Which meant it had to be the polar-pack. Gant must be hoping to use the last of his fuel in as steep a climb as he could muster, and to glide the remainder of the way. It was a desperate idea, but no more desperate than sending one man in the first place to take on the KGB, in order to get out of Moscow and arrive at Bilyarsk. And Gant had done that at the bidding of his masters — why not this? The theory was that an aircraft like the Mig could gain perhaps as much as two miles in a glide for every thousand feet it climbed. Gant could climb high enough, if he had the fuel, to glide to the edge of the permanent pack.

He was on the point of requesting the puzzle be fed to the computer for analysis when he heard the voice of the code-operator. The computer-conceived code in which the message had been transmitted from the Riga had been broken down and it was this that the operator read from his print-out.

'Sir,' he said. 'Message from the Riga …' It was as if the operator were unwilling to proceed with it, feeling the attention of the room drawn to him in an instant.

'What is it?' Vladimirov snapped.

'Contact made with unidentified aircraft. Missiles fired, infra-red type, from cruiser in two groups of two, and from submarine escort in one group of two…'

'Well?'

'The aircraft appeared to be carrying some kind of drone tail-unit which detached and ignited.' There was a pause, then: 'The Mig-31, sir, wasn't destroyed as far as they can tell. It was already over all radar horizons before the contact time of the missiles, but the captain is not prepared to verify positive contact.' The code-operator looked directly at Vladirnirov. 'He would like clarification of the type and capability of the aircraft that he attempted to destroy, sir.'

Vladimirov's head spun round, so that his eyes stared into the grey, slatey surfaces of those of the Soviet leader. The words of challenge and contempt which were rising to his lips died in his mind. He said nothing. The face that confronted him was implacable, and all the righteous indignation that O.C. 'Wolfpack' felt was squashed, buried. He could not throw his career away, not so lightly as that, in heaping his recriminations upon the First Secretary.

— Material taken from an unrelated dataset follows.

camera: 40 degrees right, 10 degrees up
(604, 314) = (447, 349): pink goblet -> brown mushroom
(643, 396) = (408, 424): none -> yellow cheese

Instead, he snapped at the code-operator.

'Secrecy must be maintained. Thank him for the job he — attempted to do, and order him to stand by for further instructions.'

'Sir!'

The keys of the encoding-console clicked almost at once. The disguised mimicry of the First Secretary's maxim concerning security was the furthest Vladirnirov felt he could allow himself to go. The recognition made him ashamed. Then he dismissed the feeling.

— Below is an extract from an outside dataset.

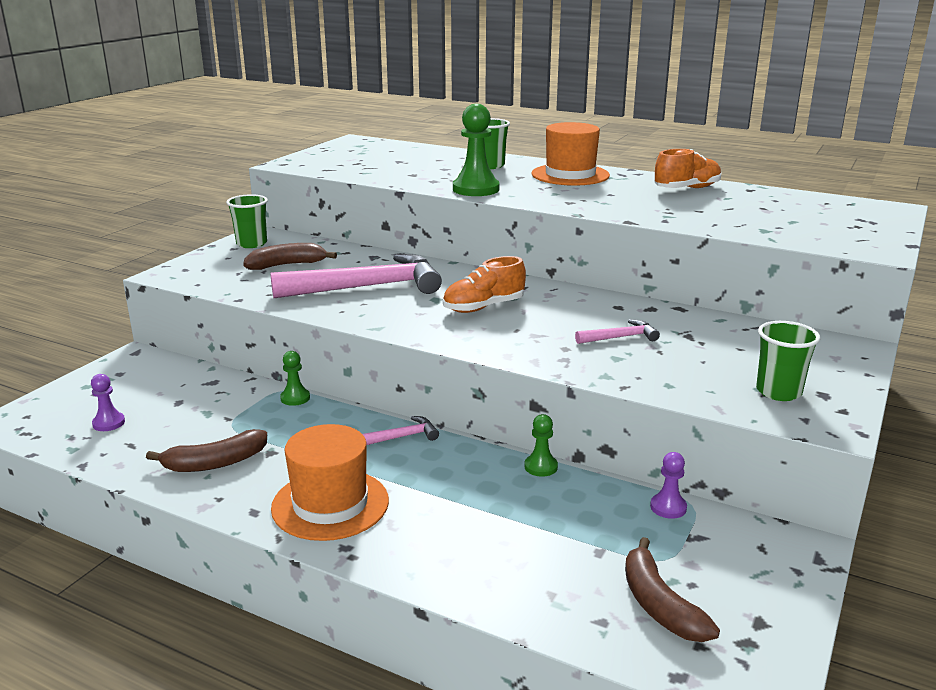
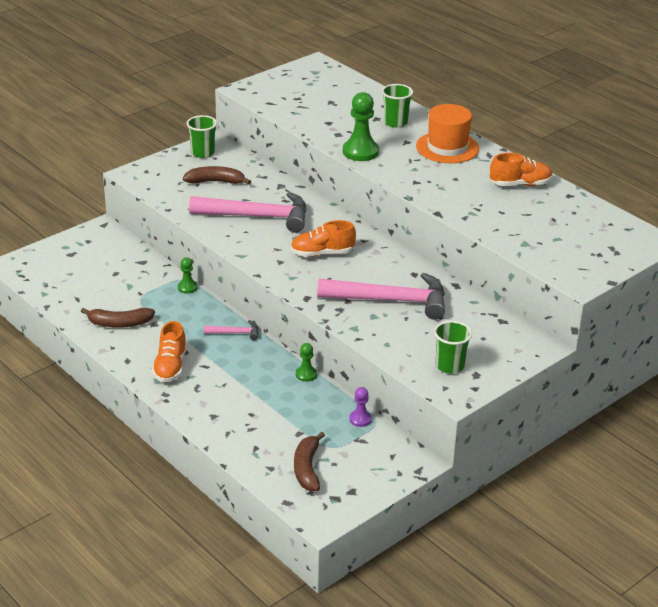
camera: 20 degrees right, 10 degrees up
(109, 423) = (69, 279): purple pawn -> none
(330, 504) = (170, 367): orange hat -> orange shoe
(620, 337) = (390, 300): pink hammer -> pink hammer, size x2.27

'What do you intend to do now, Vladimirov?' the First Secretary asked him, his mouth a straight line, his eyes completely without expression. In that face, in that moment, Vladimirov saw the truth of power in the Soviet Union, saw the heart of the cadres and coteries that were contained within the Kremlin. Because the First Secretary was able to put the blame for failure upon others, then the failure itself was no longer important. If Vladimirov were dismissed, disgraced for the loss of Mig-31, that would be all that would matter. This man before him cared nothing for the realities of the situation, only for the personal politics of his own survival.

Vladimirov was sickened, rather than frightened. With selflessness in extremity taught as one of the virtues of the military caste to which his family had belonged for generations, he gave no thought to his own survival or success. Yet the Mig-31 must not be lost to the Americans,' thrown away.

'I–I shall order all available units into the area of the Riga, First Secretary,' he managed to say in a level voice, from which he carefully excluded any trace of anger, or bitterness.